Gold has been associated with our neck of the woods since its discovery on a farm just outside the present- day Joburg central business district back in 1886. Thanks to this association, it was not too difficult for our leaders in the early years of the post-1994 dispensation to come up with a name for the then newly created province that is host to Joburg and Pretoria, the seat of the South African government. One bright spark proposed the province be named Gauteng – Sotho for ‘place of gold’ – and all stakeholders apparently nodded their agreement in unison. But the goings-on at schools, municipalities, parastatals and government departments have added a new dimension to the province – it is now a looter’s paradise.
If Corruption Watch is to be believed, Gauteng has the dubious honour of being the ‘crime scene’ of most acts of corruption perpetrated in the country. According to the graft watchdog’s latest ‘Analysis of Corruption Trends’ report, 39.8% of the 2 469 corruption-related complaints it received during the first half of this year were reported in Gauteng. KwaZulu-Natal was a distant second, accounting for 9.6% of complaints, with the Western Cape and the Eastern Cape sharing third place, with 6.5% of complaints apiece.
Gauteng’s municipalities were found to be the most corrupt countrywide, with 20.1% of instances of municipal malfeasance reported in Joburg. Although the city fathers (and mothers) in Tshwane and their underlings are not as venal as their counterparts in the City of Gold, they are not lacking at all in the corruption stakes, accounting for 10.1% of reported cases from January to June. Ekurhuleni, the only other metro in Gauteng, shared third position with the City of Cape Town, with each of the two metros being the ‘crime scene’ of 6% of the reported cases.
But South Africa’s councillors and municipal employees, who were implicated in 9.2% of the cases Corruption Watch was alerted to by whistleblowers, are not the most corrupt lot – that dubious distinction belongs to school officials, including principals and outsiders elected to serve on school governing bodies. Their favourite methodology is to rig procurement processes to favour their cronies, but there have also been cases where funds raised to build laboratories, libraries, sports facilities and suchlike end up lining the pockets of these crooks. Corruption involving schools accounted for 10.8% of the reported cases.
Complaints implicating the police comprised 6.3% of the total, with those targeting licensing centre officials comprising 3.3%. State-owned enterprises and the health sector accounted for 3.1% and 2.7% respectively.

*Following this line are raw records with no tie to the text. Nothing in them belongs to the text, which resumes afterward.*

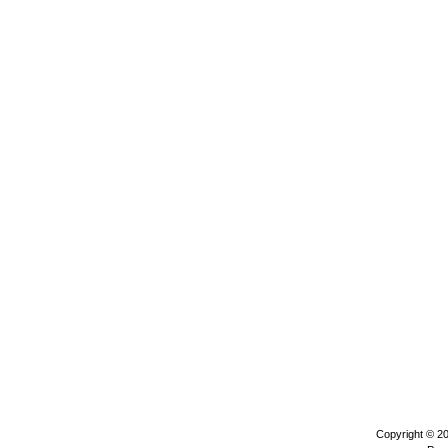
Copyright © 2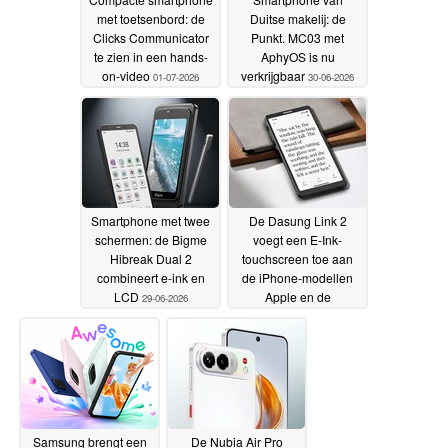
met toetsenbord: de
Duitse makelij: de
Clicks Communicator
Punkt. MC03 met
te zien in een hands-
AphyOS is nu
on-video
verkrijgbaar
01-07-2026
30-06-2026
Smartphone met twee
De Dasung Link 2
schermen: de Bigme
voegt een E-Ink-
Hibreak Dual 2
touchscreen toe aan
combineert e-ink en
de iPhone-modellen
LCD
Apple en de
29-06-2026
smartphones Android
26-06-2026
Samsung brengt een
De Nubia Air Pro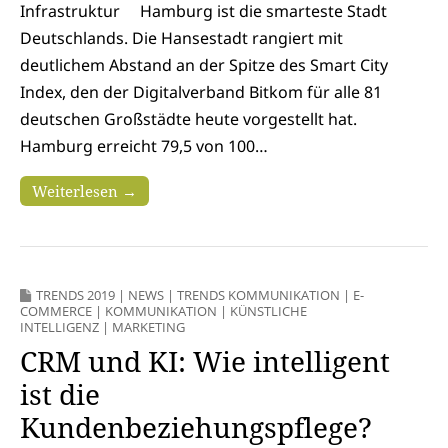
Infrastruktur Hamburg ist die smarteste Stadt
Deutschlands. Die Hansestadt rangiert mit
deutlichem Abstand an der Spitze des Smart City
Index, den der Digitalverband Bitkom für alle 81
deutschen Großstädte heute vorgestellt hat.
Hamburg erreicht 79,5 von 100…
Weiterlesen →
TRENDS 2019
|
NEWS
|
TRENDS KOMMUNIKATION
|
E-
COMMERCE
|
KOMMUNIKATION
|
KÜNSTLICHE
INTELLIGENZ
|
MARKETING
CRM und KI: Wie intelligent
ist die
Kundenbeziehungspflege?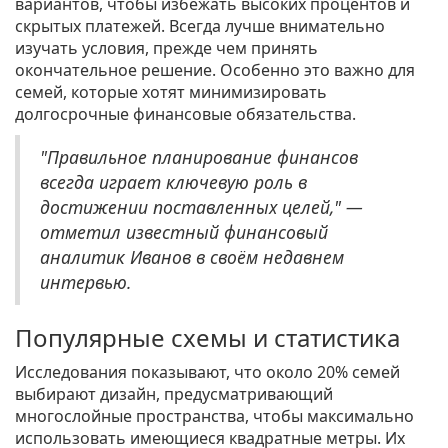
вариантов, чтобы избежать высоких процентов и
скрытых платежей. Всегда лучше внимательно
изучать условия, прежде чем принять
окончательное решение. Особенно это важно для
семей, которые хотят минимизировать
долгосрочные финансовые обязательства.
"Правильное планирование финансов
всегда играет ключевую роль в
достижении поставленных целей," —
отметил известный финансовый
аналитик Иванов в своём недавнем
интервью.
Популярные схемы и статистика
Исследования показывают, что около 20% семей
выбирают дизайн, предусматривающий
многослойные пространства, чтобы максимально
использовать имеющиеся квадратные метры. Их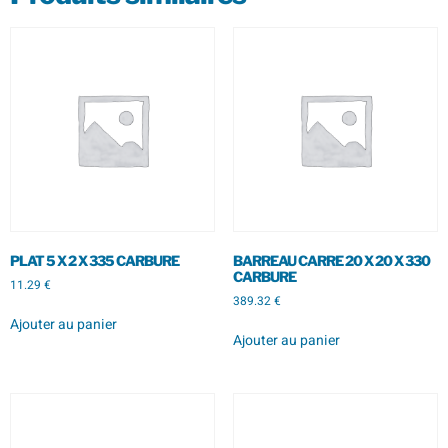
PLAT 5 X 2 X 335 CARBURE
BARREAU CARRE 20 X 20 X 330
CARBURE
11.29
€
389.32
€
Ajouter au panier
Ajouter au panier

Corruption Watch’s statistics indicate that the most prevalent form of corruption in South Africa is bribery, which accounted for 23% of all complaints during the six months, followed by procurement irregulari- ties (16.9%) and embezzlement and theft of resources (11.3%).
I previously wrote in this column that corruption – especially where it takes place in high places – inflates government’s procurement bill, depriving it of the wherewithal to effectively render public services. It also limits the country’s job creation potential. This seems to be what Ghanaian author Israelmore Ayivor had in mind when he famously said: “You don’t necessarily need atomic bombs to destroy a nation; politicians who value their pockets [more] than the life of citizens always do that every day”. I cannot agree more. But, having read the ‘Analysis of Corruption Trends’ report, I argue that this quote should be tweaked so that public servants – at all levels of government – are mentioned alongside politicians as the villains who are wrecking our countries.
When trade unionist Zwelinzima Vavi tweeted not so long ago that South Africa had lost an estimated R700-billion to corruption since the dawn of democracy, someone dismissed this figure as a “lucky guess”. But, assuming that, in African countries, up to 25% of gross domestic product is siphoned off through corruption each year, as alleged by international anticorruption bodies, then R700-billion over 20-plus years doesn’t seem that far-fetched. Such an amount would make a huge difference to the lives of citizens.